What’s next? I really couldn’t say. He is the one with the rental account. I’ve heard we might watch another critically acclaimed HBO series, “The Wire,” or perhaps “Big Love.” My vote is for one of his Christmas presents to himself, the complete, two-season volume of “Twin Peaks,” popular when I was in Grade 10. I missed that show something fierce.
With Sopranos coming to an end, I decided we needed some Italian food last Wednesday night. I spent a little time contemplating recipes and went with something called Penne Cardinale to fit the bill.
The recipe began, as so many do, by seasoning the pot with onions and garlic. This time, I started with a bunch of green onions. I hear most vegetable-borne food poisoning cases seem to start with green onions, so wash and dry them well. When dried, cut the roots from the onions and then trim the stalks into short strips. Place them in a skillet with three tablespoons of extra-virgin olive oil and two heaping teaspoons of minced garlic. Cook the onions until they start to wilt.
This is another chicken dish, so I’ll come to the point quickly. This time, take a good pound of raw chicken strips and cut them into bite-sized pieces. Place them into the pan with the onions and garlic. I hate bland chicken, so I seasoned them with a teaspoon of oregano, half a teaspoon of basil, then sprinkled the chicken-bites with salt, pepper and some Hungarian paprika.
While the chicken cooks, add two-and-a-half teaspoon of red pepper flakes to the pot and stir well. When the chicken was fully cooked, I added a good four ounces of sherry to deglaze the pot. Pour in the wine, and stir well, gently scraping the skillet’s bottom with a spatula for all of the flavor.
The recipe I modified needed a few more “zingers” to get it to a point of flavor I was comfortable with. With the chicken cooked, add a drained can of artichoke hearts and stir well to heat them up. I think artichokes and capers must be good friends because I see them often sharing a recipe. Three tablespoons of drained capers went into my pot, along with a half-pint of cream. Stir the cream until it starts to thicken and add a quarter cup of Parmesan cheese.
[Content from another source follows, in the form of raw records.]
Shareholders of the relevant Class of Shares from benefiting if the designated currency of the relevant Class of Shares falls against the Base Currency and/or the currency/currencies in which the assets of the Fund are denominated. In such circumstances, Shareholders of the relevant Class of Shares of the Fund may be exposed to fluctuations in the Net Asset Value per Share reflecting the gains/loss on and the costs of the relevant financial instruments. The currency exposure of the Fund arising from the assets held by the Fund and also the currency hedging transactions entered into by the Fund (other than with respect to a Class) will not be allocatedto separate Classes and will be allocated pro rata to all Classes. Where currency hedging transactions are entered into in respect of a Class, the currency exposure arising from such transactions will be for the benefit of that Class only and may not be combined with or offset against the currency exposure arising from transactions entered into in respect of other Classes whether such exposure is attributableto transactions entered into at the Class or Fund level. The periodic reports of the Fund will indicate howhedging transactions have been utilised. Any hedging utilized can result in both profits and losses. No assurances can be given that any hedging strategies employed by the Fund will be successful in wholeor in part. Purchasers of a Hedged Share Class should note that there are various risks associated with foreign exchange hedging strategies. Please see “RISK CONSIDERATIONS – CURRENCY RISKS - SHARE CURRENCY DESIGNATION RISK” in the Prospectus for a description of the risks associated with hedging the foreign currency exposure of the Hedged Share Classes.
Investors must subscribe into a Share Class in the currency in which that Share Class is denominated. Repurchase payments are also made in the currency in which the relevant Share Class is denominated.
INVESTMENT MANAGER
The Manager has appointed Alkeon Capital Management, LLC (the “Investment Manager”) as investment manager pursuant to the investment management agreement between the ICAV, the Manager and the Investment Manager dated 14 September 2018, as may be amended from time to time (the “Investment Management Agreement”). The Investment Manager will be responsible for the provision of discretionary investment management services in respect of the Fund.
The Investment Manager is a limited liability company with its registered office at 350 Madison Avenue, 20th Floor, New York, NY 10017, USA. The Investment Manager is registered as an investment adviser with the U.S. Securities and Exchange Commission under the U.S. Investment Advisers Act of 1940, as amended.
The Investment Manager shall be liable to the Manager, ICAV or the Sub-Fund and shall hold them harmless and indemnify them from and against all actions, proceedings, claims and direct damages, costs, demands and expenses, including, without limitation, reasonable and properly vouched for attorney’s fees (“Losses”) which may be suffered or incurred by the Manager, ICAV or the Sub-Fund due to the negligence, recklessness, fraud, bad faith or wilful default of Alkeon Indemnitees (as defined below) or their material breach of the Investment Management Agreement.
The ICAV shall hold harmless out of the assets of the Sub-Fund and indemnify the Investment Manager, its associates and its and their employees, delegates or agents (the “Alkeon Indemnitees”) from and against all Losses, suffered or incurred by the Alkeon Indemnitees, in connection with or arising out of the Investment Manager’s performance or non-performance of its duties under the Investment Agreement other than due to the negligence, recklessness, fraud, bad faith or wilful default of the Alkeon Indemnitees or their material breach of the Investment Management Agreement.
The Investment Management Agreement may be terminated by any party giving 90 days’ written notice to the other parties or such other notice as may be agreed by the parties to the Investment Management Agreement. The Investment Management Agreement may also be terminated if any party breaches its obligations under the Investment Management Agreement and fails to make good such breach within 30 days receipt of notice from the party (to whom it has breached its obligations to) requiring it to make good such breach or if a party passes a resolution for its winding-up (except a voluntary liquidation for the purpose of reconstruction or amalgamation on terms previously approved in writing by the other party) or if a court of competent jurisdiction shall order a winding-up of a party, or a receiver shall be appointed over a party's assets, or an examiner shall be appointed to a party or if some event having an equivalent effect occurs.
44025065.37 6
At this point, we were ready for pasta. I boiled a full pound of whole-wheat penne pasta and tossed it with the chicken and creamy sauce and a tablespoon of butter. It wasn’t a bad pasta at all. The next night, Hawkins and I enjoyed the leftovers as our favorite show ever, “Lost,” returned to television. That was maybe the biggest treat of the week.
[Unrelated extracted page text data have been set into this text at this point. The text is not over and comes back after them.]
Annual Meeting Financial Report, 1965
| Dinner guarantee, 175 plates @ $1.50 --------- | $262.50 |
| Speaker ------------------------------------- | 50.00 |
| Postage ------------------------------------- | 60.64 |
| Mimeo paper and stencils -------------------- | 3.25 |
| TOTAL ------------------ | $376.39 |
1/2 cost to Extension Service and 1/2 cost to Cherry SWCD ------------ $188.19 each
Though unusual for me to critique my performance, this is the “What I would have done differently” part of the column. The pasta and gravy had plenty of flavor with red pepper and a nice texture from the cream. With anything with cream, though, I wished I would have sautéed some mushrooms with the chicken. Also, a few tablespoons of tomato sauce would have given the sauce a pinkish tinge, and a little unexpected flavor. Truthfully, I think it would have merited the name “Cardinale” a bit more with some reddishness in it.
Aaron joined us Friday night requesting eggplant. I went back to my favorite ratatouille for that evening. Other than that, I did little special for the evening. We watched the beautifully filmed documentary “Planet Earth” and caught up on old times.
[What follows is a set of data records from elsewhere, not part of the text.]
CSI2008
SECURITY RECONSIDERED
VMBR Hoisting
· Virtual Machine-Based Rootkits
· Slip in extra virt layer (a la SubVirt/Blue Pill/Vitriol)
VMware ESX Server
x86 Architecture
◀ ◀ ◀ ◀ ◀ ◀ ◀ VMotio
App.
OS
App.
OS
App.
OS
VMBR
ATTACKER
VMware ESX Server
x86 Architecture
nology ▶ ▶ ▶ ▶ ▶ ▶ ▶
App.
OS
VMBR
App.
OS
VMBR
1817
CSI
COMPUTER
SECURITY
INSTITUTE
Sunday brought the Super Bowl. Even if Richard and Scott did not visit like they did last year, Hawkins and I enjoyed the game. I think Hawkins was a little surprised by the drama of the game and took delight in the upset of the Patriots. Personally, I was glad to see those “uppity” Patriots return back to Earth. Rich spent the game in Las Vegas. I wanted to go, but decided work took precedence.
Super Bowl meals left a little extra meat on both Hawkins and me, but it is a tradition. I made red beans and rice for our main course, and an appetizer of beer-batter onion rings.
I wrote about the beans and rice this time last year, so I’ll take a minute on the rings. I really like beer batter, as it makes for a light and crunchy ring, with a little bit of flavor. They are quick and easy to make, and taste as good as anything in a steakhouse.
Start by mixing a cup of beer and a cup of flour together. Beat out as many large lumps as possible. By itself, it would make for a light batter, but I like spice. Add a teaspoon of Cajun seasoning, a quarter-teaspoon of salt, pepper and cayenne pepper. Blend it all well. For best results, I use a Vidalia or other sweet onion, sliced thin and pressed out into rings. Batter the rings and drop them into a skillet or pan with an inch to inch-and-a-half of hot oil. Flip them over midway through frying and allow them to drain on a plate lined with dry paper towels. I served my rings with ranch dressing. If the rings need more flour for thickness, salt or pepper, add them to the batter. A little more beer thins things out nicely if the batter is too thick and caked on your rings. Because there is a bit of trial and error, fry a few test cases for “quality control.”
Last week was a good week for my stomach. Starting with “The Sopranos” and pasta, “Lost,” a visit from Aaron and ending with the Giant’s victory in the Super Bowl, red beans and rice and some crunchy onion rings, a good time was had by all. Good eating.